**Tâches à réaliser**
**1.** D'après l'extrait choisi, dans quelle ville Lou est-elle musicienne de rue ?
**2.** Énumérez les trois époques de la vie de Lou présentées dans l'extrait choisi.

Le problème avec ce genre d’accroche, c’est qu’il faut assurer derrière, ce que les auteurs ne font que partiellement. Comprenez que Cry Havoc est jusque là un comic très plaisant à lire, mais pas plus. C’est bien écrit, c’est bien dessiné, dans un style classique mais très propre, mais finalement ça peine aussi à surprendre et même à réellement captiver.

On suit le parcours d’une jeune femme, Lou (la louve garou lesbienne du pitch, allez savoir si le jeu de mot est intentionnel…), à travers trois époques de sa vie. Elle est tout d’abord musicienne de rue à Londres, puis mercenaire au sein d’une escouade d’humains tous dotés de capacités surnaturelles, et enfin captive après l’échec de sa mission (rassurez-vous ce n’est pas un spoiler, la couleur est annoncée dès la première page). Cette narration non linéaire est sans doute ce qu’il y a de plus audacieux dans l’écriture de la série, ce qui est assez révélateur de son côté un peu convenu. Comprenez que si cet artifice narratif permet aux auteurs d’alterner scène d’action et exposition pour mieux gérer le rythme, le procédé reste très classique. Idem que celui consistant à différencier chaque époque en employant des palettes de couleur différentes.

[Questions de quiz sur des graphiques]
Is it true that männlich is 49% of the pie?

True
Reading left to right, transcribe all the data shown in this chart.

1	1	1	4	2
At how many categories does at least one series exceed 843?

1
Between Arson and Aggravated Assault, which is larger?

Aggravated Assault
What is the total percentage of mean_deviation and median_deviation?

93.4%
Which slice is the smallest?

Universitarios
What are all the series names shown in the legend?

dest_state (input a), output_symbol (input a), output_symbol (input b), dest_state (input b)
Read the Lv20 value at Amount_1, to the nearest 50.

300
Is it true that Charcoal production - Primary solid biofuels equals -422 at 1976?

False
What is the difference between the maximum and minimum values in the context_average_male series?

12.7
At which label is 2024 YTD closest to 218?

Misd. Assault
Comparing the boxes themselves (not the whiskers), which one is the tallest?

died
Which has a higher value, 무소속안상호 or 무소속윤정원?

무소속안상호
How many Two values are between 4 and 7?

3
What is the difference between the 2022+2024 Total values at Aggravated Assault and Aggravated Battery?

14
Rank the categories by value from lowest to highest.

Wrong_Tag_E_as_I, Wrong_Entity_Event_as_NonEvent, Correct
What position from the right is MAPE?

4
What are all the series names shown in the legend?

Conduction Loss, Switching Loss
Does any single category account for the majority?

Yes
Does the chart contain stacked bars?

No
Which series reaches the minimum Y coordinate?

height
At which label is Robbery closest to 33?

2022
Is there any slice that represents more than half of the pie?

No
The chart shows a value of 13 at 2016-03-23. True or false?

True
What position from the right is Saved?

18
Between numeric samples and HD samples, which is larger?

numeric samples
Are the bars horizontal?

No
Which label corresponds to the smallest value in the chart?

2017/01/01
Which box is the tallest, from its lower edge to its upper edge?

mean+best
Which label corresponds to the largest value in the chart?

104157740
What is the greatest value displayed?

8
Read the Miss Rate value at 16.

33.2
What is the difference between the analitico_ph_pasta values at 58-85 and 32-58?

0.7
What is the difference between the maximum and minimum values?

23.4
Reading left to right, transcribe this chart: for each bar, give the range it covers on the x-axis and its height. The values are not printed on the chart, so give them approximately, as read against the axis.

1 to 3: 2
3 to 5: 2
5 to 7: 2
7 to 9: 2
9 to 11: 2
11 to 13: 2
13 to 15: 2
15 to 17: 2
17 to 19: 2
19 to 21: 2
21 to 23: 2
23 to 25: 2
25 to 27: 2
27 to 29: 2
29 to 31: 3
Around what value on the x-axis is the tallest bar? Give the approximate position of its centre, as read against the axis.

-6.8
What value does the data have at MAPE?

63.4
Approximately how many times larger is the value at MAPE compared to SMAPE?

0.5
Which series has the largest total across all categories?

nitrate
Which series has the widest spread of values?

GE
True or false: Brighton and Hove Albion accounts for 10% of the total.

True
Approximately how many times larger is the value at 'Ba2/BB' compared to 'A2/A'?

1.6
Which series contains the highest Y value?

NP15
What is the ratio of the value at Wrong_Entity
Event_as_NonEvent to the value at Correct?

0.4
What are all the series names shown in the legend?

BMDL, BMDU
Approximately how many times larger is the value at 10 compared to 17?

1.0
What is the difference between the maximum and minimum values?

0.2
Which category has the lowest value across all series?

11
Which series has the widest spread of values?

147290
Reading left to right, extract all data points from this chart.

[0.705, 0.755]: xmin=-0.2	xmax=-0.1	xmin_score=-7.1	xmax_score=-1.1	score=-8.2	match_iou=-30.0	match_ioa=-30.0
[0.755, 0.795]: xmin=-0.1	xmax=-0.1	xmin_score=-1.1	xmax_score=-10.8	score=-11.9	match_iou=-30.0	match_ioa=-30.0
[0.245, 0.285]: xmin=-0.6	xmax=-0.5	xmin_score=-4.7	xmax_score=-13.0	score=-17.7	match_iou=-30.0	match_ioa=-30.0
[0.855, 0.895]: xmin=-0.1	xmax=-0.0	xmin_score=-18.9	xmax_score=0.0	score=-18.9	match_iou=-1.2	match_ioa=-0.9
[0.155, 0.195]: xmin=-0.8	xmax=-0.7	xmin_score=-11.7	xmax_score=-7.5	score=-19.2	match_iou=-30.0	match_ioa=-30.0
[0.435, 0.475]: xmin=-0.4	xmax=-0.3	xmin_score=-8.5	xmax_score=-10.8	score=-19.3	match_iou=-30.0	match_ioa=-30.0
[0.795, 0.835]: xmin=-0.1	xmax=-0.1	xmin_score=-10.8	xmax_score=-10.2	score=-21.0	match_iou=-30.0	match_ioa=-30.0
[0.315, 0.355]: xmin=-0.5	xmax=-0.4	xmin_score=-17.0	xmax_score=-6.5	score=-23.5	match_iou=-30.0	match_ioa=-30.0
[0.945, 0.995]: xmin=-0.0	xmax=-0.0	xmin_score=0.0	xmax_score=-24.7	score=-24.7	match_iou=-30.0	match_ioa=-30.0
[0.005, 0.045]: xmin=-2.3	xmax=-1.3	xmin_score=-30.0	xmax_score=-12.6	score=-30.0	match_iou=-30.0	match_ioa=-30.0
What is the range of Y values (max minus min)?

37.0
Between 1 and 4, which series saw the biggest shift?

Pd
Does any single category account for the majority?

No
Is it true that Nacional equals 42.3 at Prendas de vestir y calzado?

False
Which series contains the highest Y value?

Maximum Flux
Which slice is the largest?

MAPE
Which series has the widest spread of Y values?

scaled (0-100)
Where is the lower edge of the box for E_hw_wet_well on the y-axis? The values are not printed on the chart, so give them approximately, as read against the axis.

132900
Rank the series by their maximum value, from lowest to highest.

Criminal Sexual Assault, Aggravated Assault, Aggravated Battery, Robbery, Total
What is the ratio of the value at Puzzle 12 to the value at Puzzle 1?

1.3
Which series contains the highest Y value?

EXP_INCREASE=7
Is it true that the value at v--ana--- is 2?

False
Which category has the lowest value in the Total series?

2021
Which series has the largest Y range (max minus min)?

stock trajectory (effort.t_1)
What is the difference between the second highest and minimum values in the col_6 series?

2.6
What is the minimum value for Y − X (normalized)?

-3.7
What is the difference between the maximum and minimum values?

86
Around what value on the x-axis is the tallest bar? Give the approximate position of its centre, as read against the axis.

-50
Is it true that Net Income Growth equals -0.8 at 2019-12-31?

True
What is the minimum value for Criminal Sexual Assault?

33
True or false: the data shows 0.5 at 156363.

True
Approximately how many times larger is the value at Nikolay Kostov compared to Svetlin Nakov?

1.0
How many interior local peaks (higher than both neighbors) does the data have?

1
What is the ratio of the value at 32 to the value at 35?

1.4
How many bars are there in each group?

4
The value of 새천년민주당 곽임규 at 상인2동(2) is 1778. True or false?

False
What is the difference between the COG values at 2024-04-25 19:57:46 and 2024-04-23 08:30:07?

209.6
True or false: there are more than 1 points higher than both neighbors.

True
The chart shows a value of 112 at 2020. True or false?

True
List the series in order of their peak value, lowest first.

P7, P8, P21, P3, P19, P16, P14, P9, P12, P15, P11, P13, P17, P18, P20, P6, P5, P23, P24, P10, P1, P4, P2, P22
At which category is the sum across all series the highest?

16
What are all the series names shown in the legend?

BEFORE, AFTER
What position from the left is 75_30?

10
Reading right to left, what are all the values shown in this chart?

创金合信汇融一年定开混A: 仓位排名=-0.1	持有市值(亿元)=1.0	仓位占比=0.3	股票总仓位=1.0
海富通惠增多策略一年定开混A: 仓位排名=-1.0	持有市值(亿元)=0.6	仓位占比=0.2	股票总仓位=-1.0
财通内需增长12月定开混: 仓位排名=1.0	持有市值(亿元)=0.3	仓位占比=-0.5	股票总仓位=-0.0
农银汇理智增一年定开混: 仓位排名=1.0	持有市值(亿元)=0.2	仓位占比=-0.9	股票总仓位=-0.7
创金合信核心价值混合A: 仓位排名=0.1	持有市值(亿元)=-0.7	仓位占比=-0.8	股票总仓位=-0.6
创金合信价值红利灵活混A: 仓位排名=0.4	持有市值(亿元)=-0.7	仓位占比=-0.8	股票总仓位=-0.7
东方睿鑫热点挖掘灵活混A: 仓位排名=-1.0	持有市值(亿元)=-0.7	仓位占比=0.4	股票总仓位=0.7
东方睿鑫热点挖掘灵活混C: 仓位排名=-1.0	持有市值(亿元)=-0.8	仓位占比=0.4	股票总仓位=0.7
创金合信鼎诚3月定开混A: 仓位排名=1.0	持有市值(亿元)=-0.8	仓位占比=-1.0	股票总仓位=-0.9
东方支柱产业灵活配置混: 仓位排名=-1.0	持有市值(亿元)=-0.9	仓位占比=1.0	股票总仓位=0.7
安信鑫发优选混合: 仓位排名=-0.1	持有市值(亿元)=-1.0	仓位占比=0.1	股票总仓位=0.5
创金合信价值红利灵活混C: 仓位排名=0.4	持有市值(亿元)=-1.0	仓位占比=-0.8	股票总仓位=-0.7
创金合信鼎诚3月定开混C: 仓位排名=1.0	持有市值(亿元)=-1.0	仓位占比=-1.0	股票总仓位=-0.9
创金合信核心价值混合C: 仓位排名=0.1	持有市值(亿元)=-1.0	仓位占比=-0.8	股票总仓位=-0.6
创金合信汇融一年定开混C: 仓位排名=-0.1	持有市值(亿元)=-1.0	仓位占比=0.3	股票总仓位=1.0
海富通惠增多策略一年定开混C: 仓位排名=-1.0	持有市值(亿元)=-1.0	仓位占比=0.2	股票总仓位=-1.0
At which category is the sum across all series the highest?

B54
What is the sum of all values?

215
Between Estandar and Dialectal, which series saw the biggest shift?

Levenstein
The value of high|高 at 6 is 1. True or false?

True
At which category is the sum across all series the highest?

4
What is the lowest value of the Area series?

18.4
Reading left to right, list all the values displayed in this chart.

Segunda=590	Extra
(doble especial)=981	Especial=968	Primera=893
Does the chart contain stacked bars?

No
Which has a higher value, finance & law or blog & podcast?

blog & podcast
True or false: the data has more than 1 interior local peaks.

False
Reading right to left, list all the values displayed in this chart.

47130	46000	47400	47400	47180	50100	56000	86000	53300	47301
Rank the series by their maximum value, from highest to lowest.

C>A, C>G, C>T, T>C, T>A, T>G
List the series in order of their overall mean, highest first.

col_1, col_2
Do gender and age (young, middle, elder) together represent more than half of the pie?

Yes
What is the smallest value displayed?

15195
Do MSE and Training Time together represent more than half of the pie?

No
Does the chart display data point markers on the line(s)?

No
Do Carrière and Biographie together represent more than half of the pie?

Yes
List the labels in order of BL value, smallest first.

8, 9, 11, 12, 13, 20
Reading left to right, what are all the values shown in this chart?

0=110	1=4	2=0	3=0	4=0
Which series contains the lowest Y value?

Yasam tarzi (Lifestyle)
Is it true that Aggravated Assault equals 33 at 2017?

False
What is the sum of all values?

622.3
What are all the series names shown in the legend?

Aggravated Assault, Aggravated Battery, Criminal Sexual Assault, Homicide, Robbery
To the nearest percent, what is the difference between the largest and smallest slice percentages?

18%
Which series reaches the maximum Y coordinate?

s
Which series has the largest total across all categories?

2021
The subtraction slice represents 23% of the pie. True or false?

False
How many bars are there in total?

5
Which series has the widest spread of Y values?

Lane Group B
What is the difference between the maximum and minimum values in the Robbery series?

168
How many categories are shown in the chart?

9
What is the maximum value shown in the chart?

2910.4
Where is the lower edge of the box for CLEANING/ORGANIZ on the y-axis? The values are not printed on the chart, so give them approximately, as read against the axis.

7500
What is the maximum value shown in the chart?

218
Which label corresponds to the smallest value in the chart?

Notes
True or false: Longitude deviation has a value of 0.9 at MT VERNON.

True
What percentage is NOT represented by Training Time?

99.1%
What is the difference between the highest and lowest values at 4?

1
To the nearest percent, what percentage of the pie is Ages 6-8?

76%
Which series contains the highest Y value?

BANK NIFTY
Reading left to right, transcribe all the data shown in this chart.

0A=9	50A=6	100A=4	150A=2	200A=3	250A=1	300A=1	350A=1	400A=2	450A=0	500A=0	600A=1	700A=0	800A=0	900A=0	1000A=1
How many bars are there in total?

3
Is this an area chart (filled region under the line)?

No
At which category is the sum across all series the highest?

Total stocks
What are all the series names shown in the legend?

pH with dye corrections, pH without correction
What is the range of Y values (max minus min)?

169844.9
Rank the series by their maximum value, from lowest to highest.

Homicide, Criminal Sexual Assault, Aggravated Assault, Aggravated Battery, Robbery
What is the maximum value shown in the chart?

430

**Réponses attendues**
**1.** À Londres.

**2.**
- Musicienne de rue à Londres
- Mercenaire au sein d'une escouade d'humains tous dotés de capacités surnaturelles
- Captive après l'échec de sa mission